GOAL OF THE EXERCISE>
Exactly as written, copy the lines of the data below from the first through the one containing "potted plant: present [94,316,167,409]".

TASK MATERIAL>
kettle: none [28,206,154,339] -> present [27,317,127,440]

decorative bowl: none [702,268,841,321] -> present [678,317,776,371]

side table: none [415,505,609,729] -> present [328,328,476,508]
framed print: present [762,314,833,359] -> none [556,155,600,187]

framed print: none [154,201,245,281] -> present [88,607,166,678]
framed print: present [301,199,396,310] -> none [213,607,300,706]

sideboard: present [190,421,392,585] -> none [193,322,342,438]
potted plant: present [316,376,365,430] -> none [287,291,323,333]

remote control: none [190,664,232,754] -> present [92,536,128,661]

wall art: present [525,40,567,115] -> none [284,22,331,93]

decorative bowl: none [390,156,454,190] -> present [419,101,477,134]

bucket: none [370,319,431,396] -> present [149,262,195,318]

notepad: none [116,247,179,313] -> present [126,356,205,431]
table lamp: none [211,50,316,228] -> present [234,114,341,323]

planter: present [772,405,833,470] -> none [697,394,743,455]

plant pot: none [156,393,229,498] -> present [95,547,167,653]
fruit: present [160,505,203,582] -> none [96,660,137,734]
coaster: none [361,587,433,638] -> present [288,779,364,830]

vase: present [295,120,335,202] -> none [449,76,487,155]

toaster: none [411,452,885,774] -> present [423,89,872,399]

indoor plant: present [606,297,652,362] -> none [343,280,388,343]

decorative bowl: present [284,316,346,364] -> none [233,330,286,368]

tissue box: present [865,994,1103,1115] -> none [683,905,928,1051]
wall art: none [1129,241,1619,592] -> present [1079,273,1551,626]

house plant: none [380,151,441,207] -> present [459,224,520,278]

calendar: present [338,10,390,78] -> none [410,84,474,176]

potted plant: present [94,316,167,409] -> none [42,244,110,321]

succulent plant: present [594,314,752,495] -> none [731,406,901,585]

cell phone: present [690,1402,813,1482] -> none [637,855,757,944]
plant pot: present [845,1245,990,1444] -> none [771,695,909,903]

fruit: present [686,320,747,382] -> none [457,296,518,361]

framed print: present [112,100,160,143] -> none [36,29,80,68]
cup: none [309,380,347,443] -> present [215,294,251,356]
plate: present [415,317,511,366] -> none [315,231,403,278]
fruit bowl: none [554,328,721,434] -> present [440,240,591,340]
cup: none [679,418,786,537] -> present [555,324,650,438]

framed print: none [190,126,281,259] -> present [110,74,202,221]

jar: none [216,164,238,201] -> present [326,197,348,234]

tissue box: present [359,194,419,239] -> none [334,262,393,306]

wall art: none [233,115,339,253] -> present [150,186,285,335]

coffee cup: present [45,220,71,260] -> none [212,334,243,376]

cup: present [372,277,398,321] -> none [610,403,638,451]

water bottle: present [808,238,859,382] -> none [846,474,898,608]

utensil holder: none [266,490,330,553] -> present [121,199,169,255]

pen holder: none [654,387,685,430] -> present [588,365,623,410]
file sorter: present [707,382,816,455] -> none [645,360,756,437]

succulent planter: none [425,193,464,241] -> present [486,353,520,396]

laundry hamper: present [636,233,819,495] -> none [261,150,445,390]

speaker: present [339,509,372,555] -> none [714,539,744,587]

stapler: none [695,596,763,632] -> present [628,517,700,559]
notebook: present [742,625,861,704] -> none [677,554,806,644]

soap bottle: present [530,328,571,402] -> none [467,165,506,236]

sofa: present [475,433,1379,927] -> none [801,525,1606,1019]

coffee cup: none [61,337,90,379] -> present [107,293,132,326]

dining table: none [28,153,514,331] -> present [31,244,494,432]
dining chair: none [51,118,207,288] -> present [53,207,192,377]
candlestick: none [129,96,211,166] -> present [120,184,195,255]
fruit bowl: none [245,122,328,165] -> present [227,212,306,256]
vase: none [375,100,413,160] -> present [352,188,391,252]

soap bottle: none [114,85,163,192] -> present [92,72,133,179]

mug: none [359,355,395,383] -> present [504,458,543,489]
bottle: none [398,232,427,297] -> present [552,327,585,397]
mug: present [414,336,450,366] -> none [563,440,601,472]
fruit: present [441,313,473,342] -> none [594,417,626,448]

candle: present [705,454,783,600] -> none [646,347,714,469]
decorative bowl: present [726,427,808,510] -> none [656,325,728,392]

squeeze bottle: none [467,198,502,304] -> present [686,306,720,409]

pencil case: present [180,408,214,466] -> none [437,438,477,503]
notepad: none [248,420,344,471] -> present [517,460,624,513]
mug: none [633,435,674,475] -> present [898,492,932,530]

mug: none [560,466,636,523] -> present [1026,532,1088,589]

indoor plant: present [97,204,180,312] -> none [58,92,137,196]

FINISHED EXERCISE>
kettle: none [28,206,154,339] -> present [27,317,127,440]

decorative bowl: none [702,268,841,321] -> present [678,317,776,371]

side table: none [415,505,609,729] -> present [328,328,476,508]
framed print: present [762,314,833,359] -> none [556,155,600,187]

framed print: none [154,201,245,281] -> present [88,607,166,678]
framed print: present [301,199,396,310] -> none [213,607,300,706]

sideboard: present [190,421,392,585] -> none [193,322,342,438]
potted plant: present [316,376,365,430] -> none [287,291,323,333]

remote control: none [190,664,232,754] -> present [92,536,128,661]

wall art: present [525,40,567,115] -> none [284,22,331,93]

decorative bowl: none [390,156,454,190] -> present [419,101,477,134]

bucket: none [370,319,431,396] -> present [149,262,195,318]

notepad: none [116,247,179,313] -> present [126,356,205,431]
table lamp: none [211,50,316,228] -> present [234,114,341,323]

planter: present [772,405,833,470] -> none [697,394,743,455]

plant pot: none [156,393,229,498] -> present [95,547,167,653]
fruit: present [160,505,203,582] -> none [96,660,137,734]
coaster: none [361,587,433,638] -> present [288,779,364,830]

vase: present [295,120,335,202] -> none [449,76,487,155]

toaster: none [411,452,885,774] -> present [423,89,872,399]

indoor plant: present [606,297,652,362] -> none [343,280,388,343]

decorative bowl: present [284,316,346,364] -> none [233,330,286,368]

tissue box: present [865,994,1103,1115] -> none [683,905,928,1051]
wall art: none [1129,241,1619,592] -> present [1079,273,1551,626]

house plant: none [380,151,441,207] -> present [459,224,520,278]

calendar: present [338,10,390,78] -> none [410,84,474,176]

potted plant: present [94,316,167,409] -> none [42,244,110,321]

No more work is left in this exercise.